WORK TO BE COMPLETED:
Go through the material and pull out every line with the string "else" in it.

· · · ·

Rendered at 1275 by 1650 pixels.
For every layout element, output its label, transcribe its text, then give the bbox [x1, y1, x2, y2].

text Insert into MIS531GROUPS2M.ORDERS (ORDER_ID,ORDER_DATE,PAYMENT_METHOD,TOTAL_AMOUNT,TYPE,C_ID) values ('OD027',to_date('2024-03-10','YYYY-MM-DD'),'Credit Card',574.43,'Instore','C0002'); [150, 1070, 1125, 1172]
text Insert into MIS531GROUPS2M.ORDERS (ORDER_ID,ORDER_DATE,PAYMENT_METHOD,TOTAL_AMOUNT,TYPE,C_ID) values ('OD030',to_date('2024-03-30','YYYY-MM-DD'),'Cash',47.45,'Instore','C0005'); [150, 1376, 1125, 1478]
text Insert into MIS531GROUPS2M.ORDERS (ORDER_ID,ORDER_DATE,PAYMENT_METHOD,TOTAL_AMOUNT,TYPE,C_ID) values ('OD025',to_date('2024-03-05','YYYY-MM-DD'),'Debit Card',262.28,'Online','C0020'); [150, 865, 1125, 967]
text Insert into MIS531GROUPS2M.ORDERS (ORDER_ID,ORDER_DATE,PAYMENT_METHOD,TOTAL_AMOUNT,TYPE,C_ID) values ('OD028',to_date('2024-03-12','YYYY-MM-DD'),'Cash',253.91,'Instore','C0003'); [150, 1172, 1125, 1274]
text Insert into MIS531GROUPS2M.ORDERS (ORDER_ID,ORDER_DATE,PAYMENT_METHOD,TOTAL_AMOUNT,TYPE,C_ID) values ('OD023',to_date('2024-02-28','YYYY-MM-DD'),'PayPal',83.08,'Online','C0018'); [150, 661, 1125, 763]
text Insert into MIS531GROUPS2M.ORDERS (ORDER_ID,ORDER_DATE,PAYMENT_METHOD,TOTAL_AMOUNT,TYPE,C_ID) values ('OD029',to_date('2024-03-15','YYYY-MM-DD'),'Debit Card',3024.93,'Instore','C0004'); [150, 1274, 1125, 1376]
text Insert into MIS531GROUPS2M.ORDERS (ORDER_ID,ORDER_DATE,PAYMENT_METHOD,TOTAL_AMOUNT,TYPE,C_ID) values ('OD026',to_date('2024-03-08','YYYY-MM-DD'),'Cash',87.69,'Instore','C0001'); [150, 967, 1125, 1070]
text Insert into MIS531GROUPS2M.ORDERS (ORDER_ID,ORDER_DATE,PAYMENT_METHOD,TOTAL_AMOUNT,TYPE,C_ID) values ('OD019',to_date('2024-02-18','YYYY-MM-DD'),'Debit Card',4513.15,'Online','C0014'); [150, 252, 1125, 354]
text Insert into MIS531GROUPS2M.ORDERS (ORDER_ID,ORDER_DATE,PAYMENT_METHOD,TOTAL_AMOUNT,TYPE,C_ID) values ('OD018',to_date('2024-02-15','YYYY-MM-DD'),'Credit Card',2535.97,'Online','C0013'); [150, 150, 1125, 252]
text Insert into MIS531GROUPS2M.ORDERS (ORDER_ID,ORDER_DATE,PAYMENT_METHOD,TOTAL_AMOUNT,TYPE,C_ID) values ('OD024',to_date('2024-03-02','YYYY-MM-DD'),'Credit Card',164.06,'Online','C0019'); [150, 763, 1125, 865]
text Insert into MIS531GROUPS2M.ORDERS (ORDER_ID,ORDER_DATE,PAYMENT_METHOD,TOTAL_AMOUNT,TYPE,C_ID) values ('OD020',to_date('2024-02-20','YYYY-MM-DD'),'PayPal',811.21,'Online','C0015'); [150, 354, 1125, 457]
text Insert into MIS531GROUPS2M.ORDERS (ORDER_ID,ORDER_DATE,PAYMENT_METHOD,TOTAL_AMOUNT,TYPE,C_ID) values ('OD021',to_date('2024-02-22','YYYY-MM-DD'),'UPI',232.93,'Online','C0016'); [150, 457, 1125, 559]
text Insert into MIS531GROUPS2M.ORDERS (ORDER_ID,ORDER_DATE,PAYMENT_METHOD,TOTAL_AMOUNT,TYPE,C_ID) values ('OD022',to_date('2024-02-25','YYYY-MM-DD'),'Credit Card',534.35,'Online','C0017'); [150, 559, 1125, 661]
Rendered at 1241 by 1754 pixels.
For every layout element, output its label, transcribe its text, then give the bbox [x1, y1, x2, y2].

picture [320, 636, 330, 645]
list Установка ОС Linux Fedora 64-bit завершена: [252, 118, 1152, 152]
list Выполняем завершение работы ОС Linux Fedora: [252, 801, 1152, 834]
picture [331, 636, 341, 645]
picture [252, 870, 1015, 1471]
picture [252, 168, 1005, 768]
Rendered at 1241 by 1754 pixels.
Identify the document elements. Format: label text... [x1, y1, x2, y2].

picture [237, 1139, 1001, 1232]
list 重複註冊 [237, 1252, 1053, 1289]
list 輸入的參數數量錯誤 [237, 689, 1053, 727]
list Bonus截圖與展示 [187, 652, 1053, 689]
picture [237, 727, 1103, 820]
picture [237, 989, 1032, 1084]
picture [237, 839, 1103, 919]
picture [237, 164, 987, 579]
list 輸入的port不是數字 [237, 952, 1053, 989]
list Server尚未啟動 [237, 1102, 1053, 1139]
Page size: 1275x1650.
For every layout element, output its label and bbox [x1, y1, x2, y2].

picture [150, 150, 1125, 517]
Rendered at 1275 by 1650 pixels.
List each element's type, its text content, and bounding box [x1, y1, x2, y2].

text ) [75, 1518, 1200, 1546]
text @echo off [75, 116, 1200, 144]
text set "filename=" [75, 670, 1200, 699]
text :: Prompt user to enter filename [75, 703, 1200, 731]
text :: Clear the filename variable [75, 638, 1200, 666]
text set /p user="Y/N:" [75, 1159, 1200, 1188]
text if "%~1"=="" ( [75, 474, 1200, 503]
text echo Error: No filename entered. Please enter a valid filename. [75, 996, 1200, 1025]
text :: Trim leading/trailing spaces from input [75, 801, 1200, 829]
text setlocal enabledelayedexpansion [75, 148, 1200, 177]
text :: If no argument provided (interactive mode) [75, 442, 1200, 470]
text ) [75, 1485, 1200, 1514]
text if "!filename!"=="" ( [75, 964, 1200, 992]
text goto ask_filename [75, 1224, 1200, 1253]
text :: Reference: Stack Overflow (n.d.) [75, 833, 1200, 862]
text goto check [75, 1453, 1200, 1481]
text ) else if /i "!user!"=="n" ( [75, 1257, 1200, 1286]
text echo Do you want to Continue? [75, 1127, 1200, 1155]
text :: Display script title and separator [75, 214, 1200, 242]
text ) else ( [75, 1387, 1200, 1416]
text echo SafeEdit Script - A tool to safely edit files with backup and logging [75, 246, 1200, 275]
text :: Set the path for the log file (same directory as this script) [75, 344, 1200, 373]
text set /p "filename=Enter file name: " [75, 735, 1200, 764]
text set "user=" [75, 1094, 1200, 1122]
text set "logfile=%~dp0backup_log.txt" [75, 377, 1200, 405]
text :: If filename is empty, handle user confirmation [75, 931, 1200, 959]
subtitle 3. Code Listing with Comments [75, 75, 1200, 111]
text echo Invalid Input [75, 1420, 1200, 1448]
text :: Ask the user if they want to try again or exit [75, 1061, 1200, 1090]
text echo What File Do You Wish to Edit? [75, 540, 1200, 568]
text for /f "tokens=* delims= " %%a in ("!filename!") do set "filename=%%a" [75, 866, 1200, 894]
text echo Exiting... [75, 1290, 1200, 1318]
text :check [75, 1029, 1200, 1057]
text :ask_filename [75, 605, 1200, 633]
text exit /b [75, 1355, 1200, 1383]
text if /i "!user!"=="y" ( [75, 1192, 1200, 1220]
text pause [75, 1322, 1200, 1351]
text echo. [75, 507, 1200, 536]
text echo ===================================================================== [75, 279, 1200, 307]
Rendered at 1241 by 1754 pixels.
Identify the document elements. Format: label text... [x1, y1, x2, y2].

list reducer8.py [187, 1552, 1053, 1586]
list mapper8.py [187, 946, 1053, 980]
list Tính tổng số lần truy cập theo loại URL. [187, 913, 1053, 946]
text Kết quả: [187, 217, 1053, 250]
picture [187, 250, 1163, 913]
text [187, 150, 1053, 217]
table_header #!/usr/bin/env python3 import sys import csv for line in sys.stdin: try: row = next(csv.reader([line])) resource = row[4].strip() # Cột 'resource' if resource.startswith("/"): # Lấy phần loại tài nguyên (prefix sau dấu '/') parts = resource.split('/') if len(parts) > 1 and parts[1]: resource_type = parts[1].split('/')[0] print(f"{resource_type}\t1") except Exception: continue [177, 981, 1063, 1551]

· · · ·

SOLUTION FOR THIS EXERCISE:
text ) else if /i "!user!"=="n" ( [75, 1257, 1200, 1286]
text ) else ( [75, 1387, 1200, 1416]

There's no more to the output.